Tin, which was associated with the planet Jupiter, was known
to the Egyptians as far back as 2000 B.c. The Phoenicians, who
were the earliest-known traders in the metal, obtained it first
from India and Spain and afterward from Britain, where the tin-
mines of Cornwall have been worked from a remote period of
antiquity. It was originally regarded as of higher value than
copper. The alchemists first prepared the salts of the metal by
calcination, upon which vinegar was poured, and they found
that by heating them together they obtained a crystalline salt.
They made the oxide by strong ignition with charcoal.

The chief salts of tin were known as sal jovis , the nitrate or
chloride, and calx jovis , the binoxide, the former of which was
used medicinally as a vermifuge. Aiirum musivum , well known
to the alchemists, was prepared by combining tin and mercury
into an amalgam and then distilling it with sulphur and sal
ammoniac.

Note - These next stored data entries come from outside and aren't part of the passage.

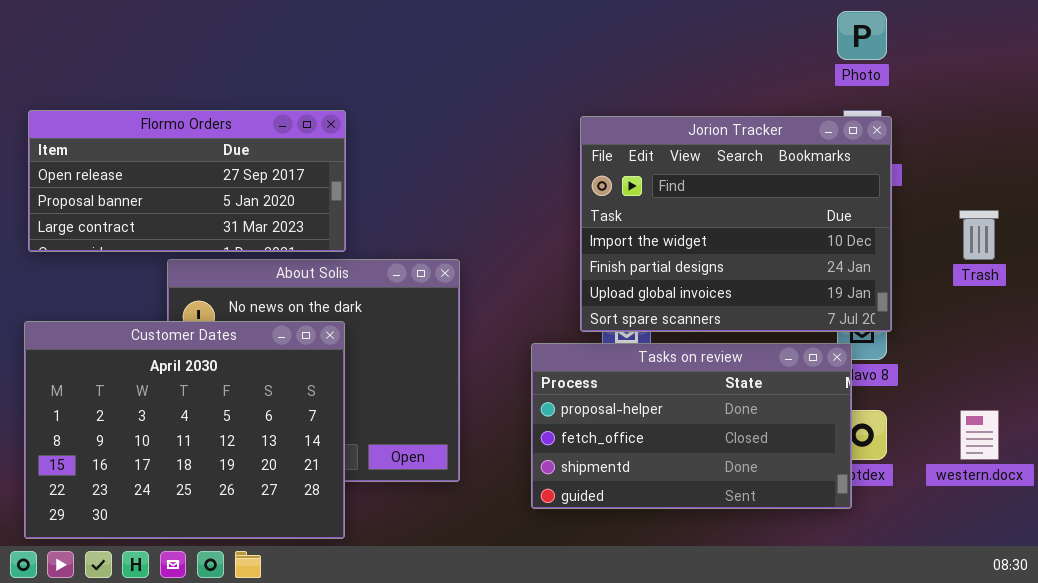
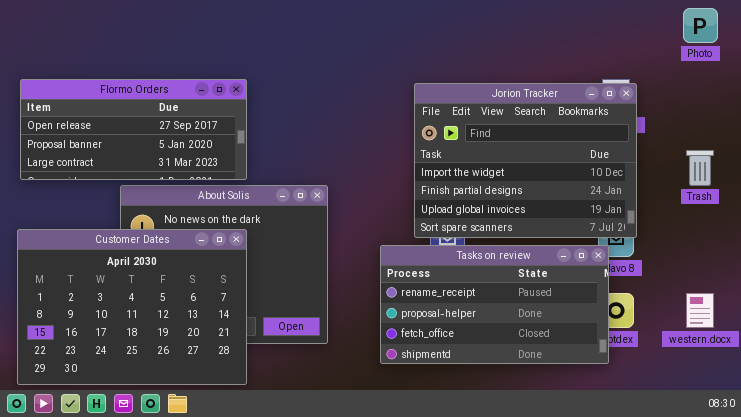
Photo: [837,11,887,60] -> [683,8,718,43], moved
Tasks on review: [531,343,852,509] -> [380,245,609,364], scrolled up 1 row

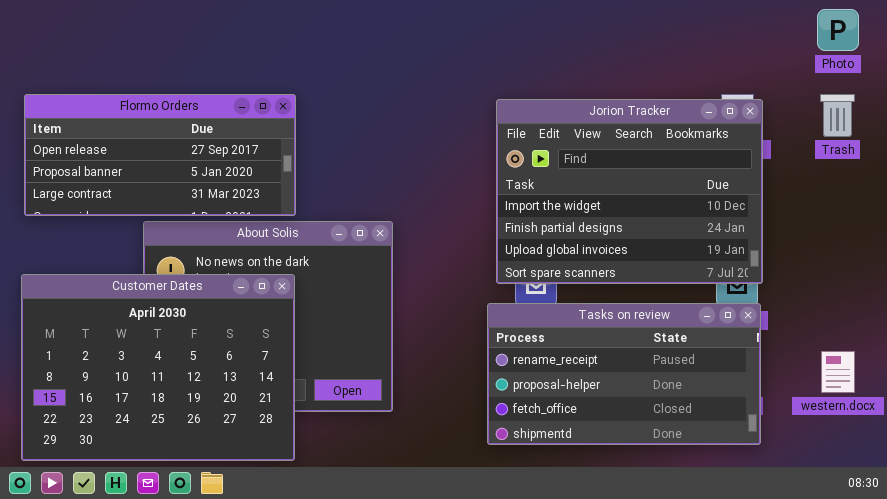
Trash: [686,150,714,186] -> [820,94,855,137], moved
Tasks on review: [380,245,609,364] -> [487,303,761,445], moved

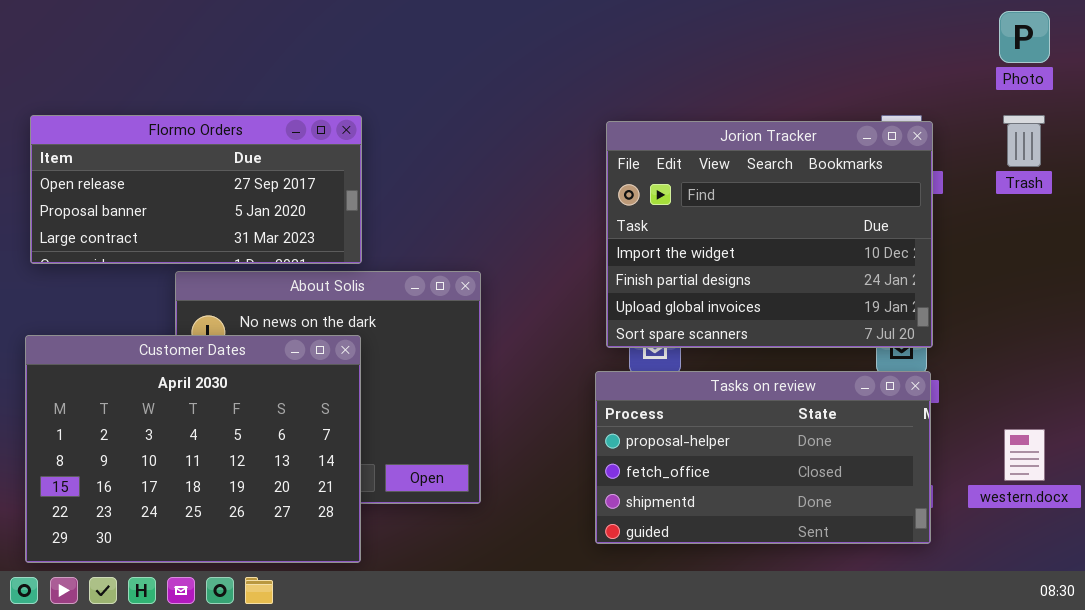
Tasks on review: [487,303,761,445] -> [595,371,931,544], scrolled down 1 row

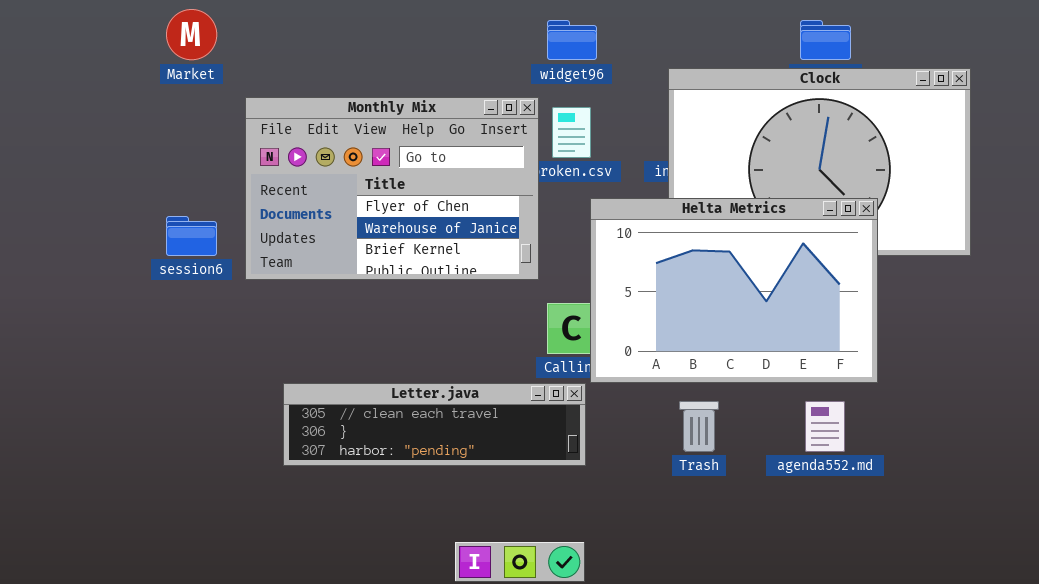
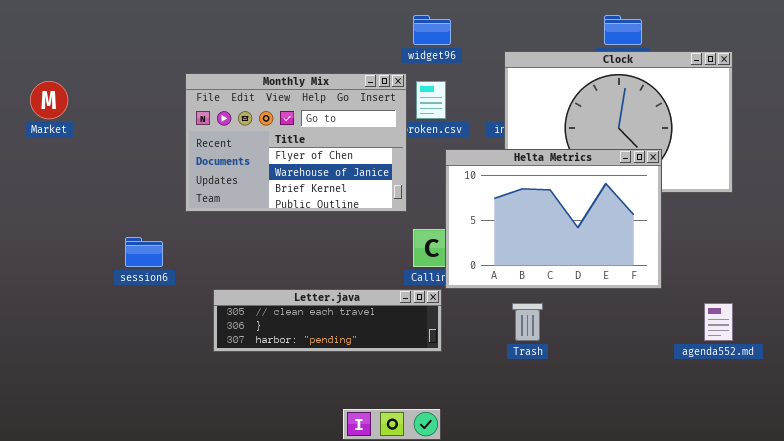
Market: [166,9,217,60] -> [30,81,68,119], moved
session6: [166,216,217,256] -> [125,237,163,267], moved
agenda552.md: [805,401,845,452] -> [704,303,733,341], moved

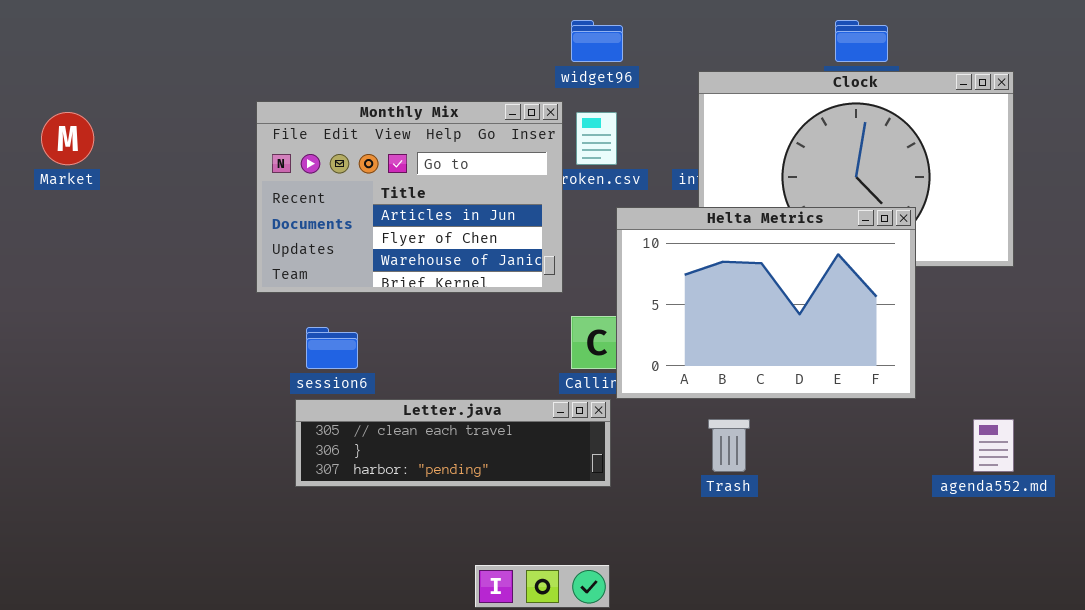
Monthly Mix: [185,73,407,212] -> [256,101,563,293], scrolled up 1 row
session6: [125,237,163,267] -> [306,327,358,369], moved

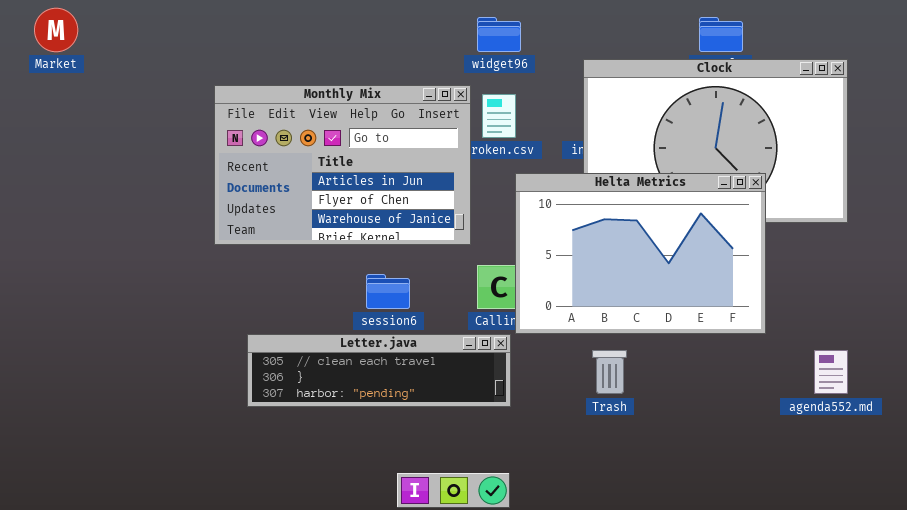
Market: [41,112,94,165] -> [34,8,78,52], moved
session6: [306,327,358,369] -> [366,274,410,309], moved

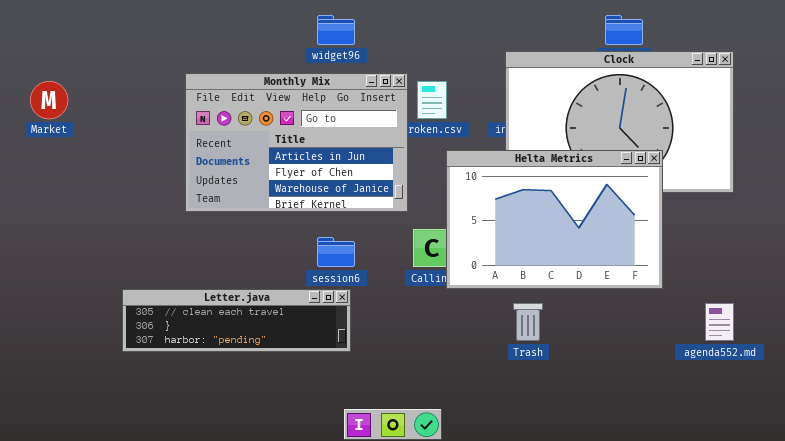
Market: [34,8,78,52] -> [30,81,68,119], moved
widget96: [477,17,521,52] -> [317,15,355,45], moved
Letter.java: [247,334,511,407] -> [122,289,351,352], moved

The product, a beautiful golden metal of crystal¬
line structure and brilliant lustre, was highly esteemed and
recommended in the treatment of fevers and hysteria; it was
also said to possess sudorific properties.

Much more might be written concerning the seven metals on
which the early alchemists laboured for centuries, but this brief
outline will serve to show how far they succeeded in preparing
certain salts that have proved of great value to mankind, many
of which are in use at the present time.